[DATASET EXTRACT]
== Segment start ==
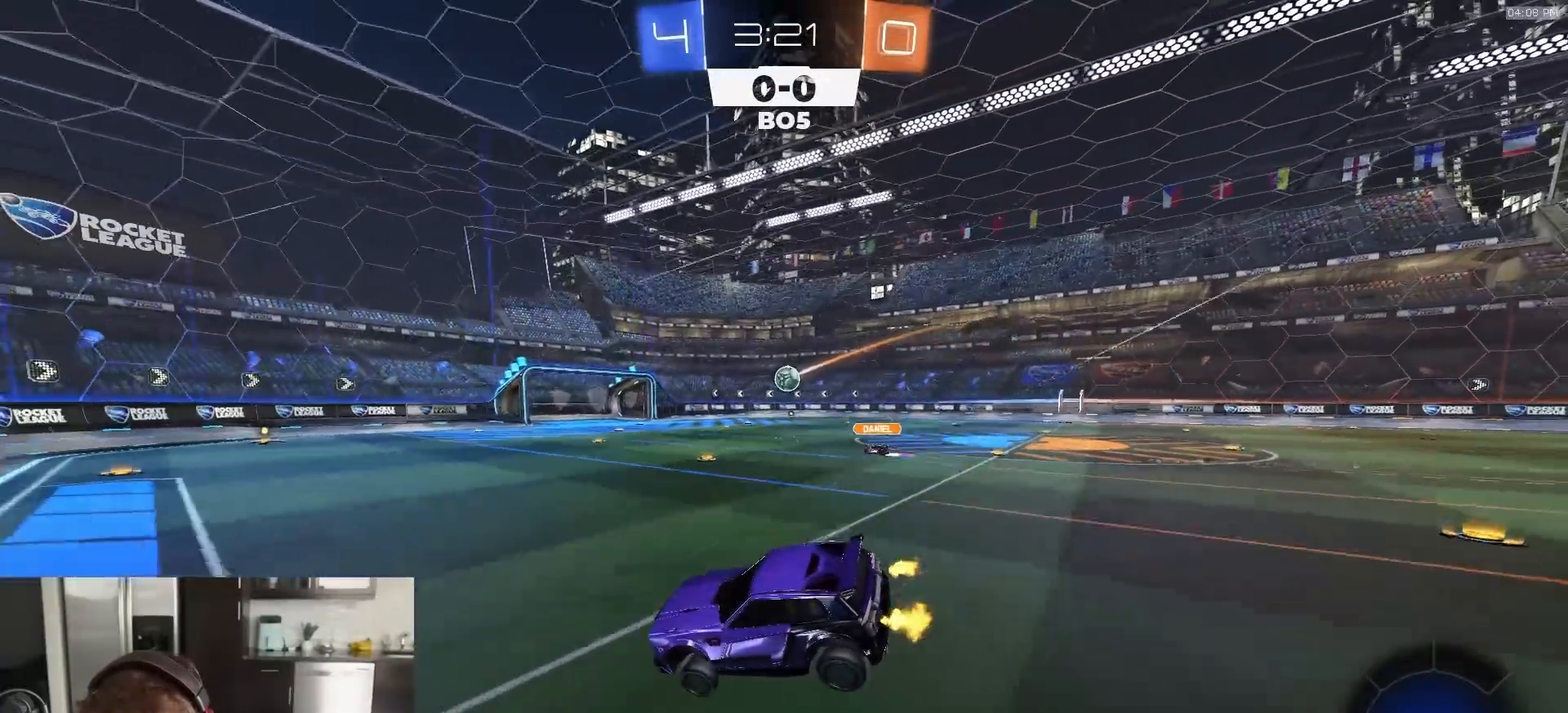
{"buttons": ["CROSS", "L1", "R1", "R2"], "left_stick": "down", "right_stick": "center", "events": [[83, "left_stick", "down-right"], [133, "left_stick", "right"], [233, "R1", "down"], [267, "CROSS", "down"], [300, "CROSS", "up"], [300, "L1", "down"], [333, "CROSS", "down"], [400, "left_stick", "down"]]}
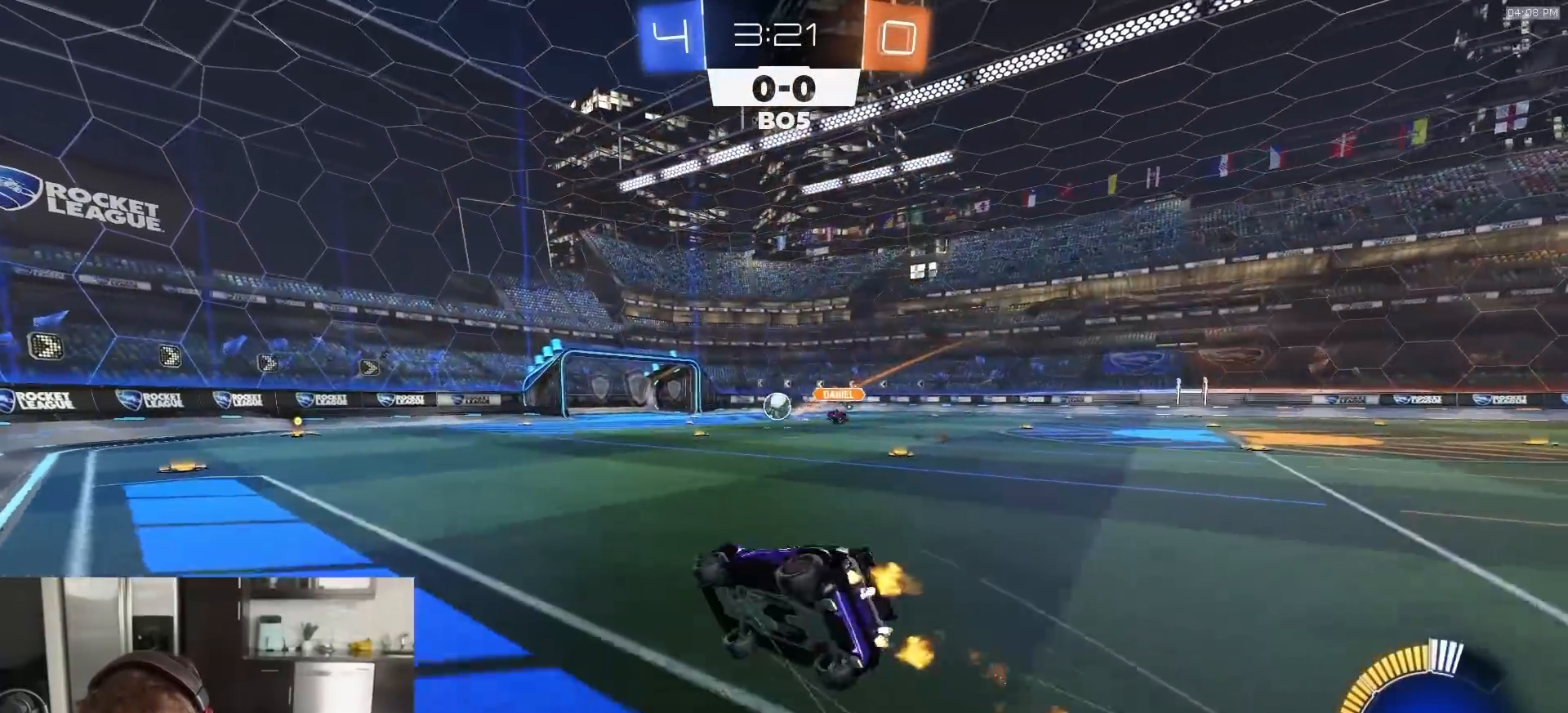
{"buttons": ["L1", "R2"], "left_stick": "down-right", "right_stick": "center", "events": [[83, "left_stick", "down-right"], [117, "CROSS", "up"], [483, "R1", "up"]]}
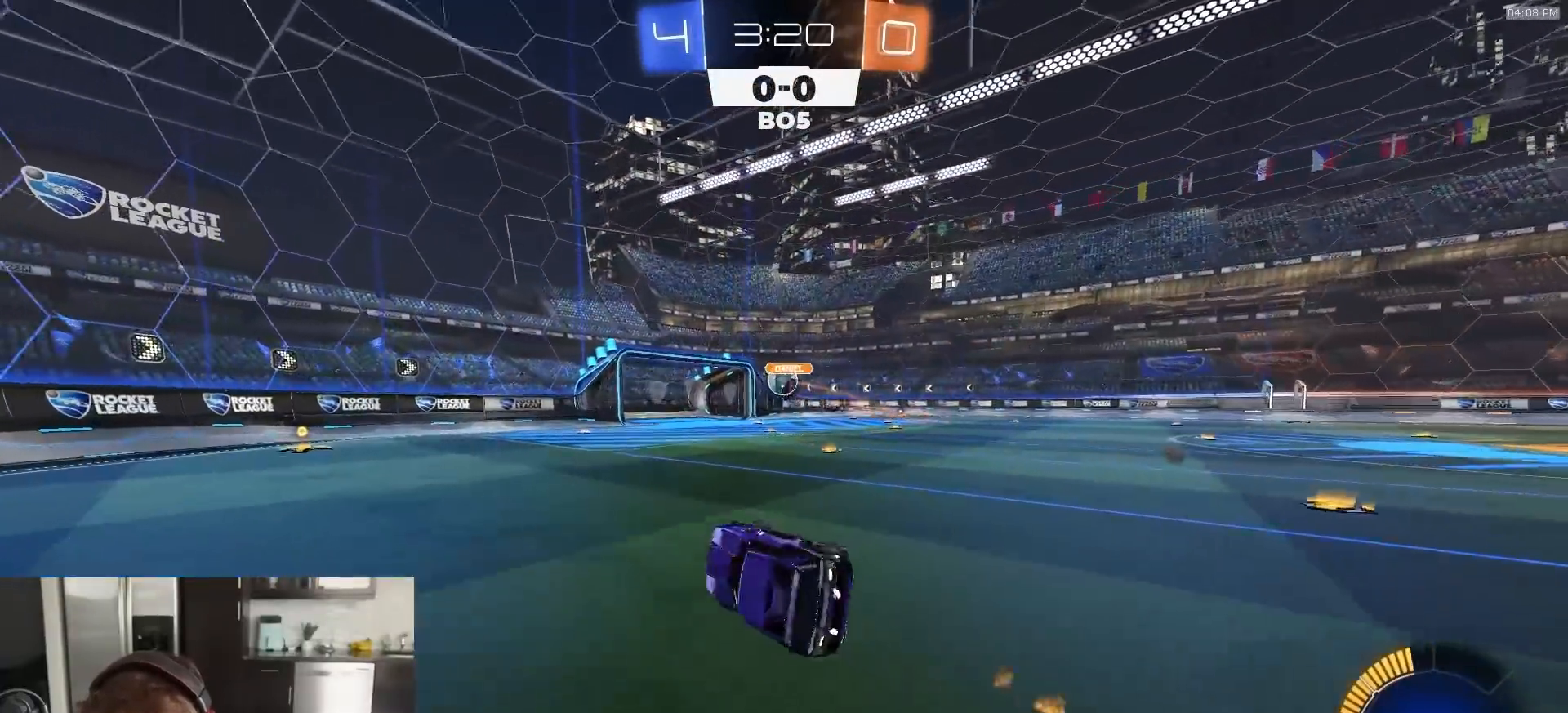
{"buttons": ["R2"], "left_stick": "left", "right_stick": "center", "events": [[117, "L1", "up"], [117, "left_stick", "center"], [500, "left_stick", "left"]]}
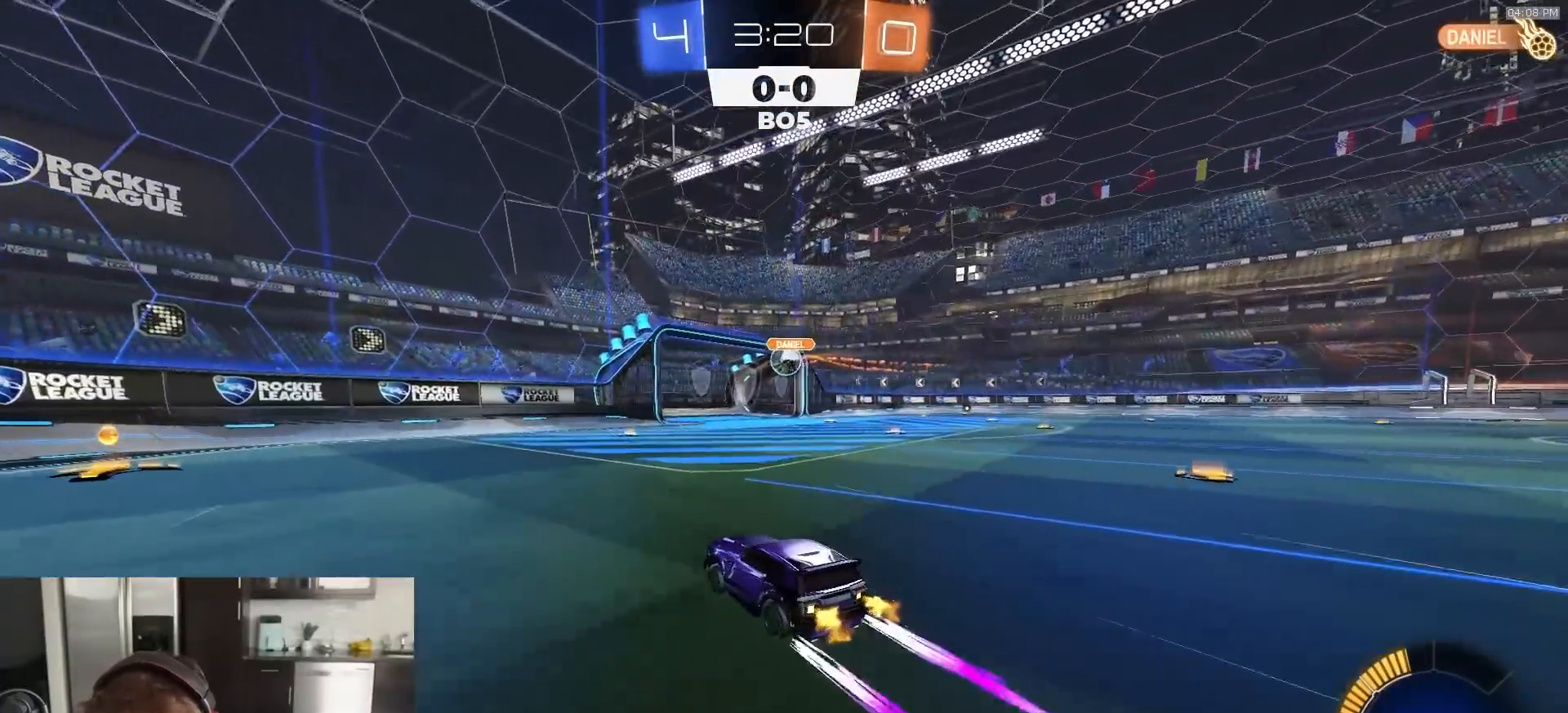
{"buttons": ["R1", "R2"], "left_stick": "left", "right_stick": "center", "events": [[217, "left_stick", "center"], [283, "TRIANGLE", "down"], [300, "R1", "down"], [300, "left_stick", "left"], [367, "L1", "down"], [400, "TRIANGLE", "up"], [467, "L1", "up"]]}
== Segment end ==
[PROBLEM]
For the word "CROSS", count the lines of the data that contain it and report only the total.

[SOLVED EXERCISE]
2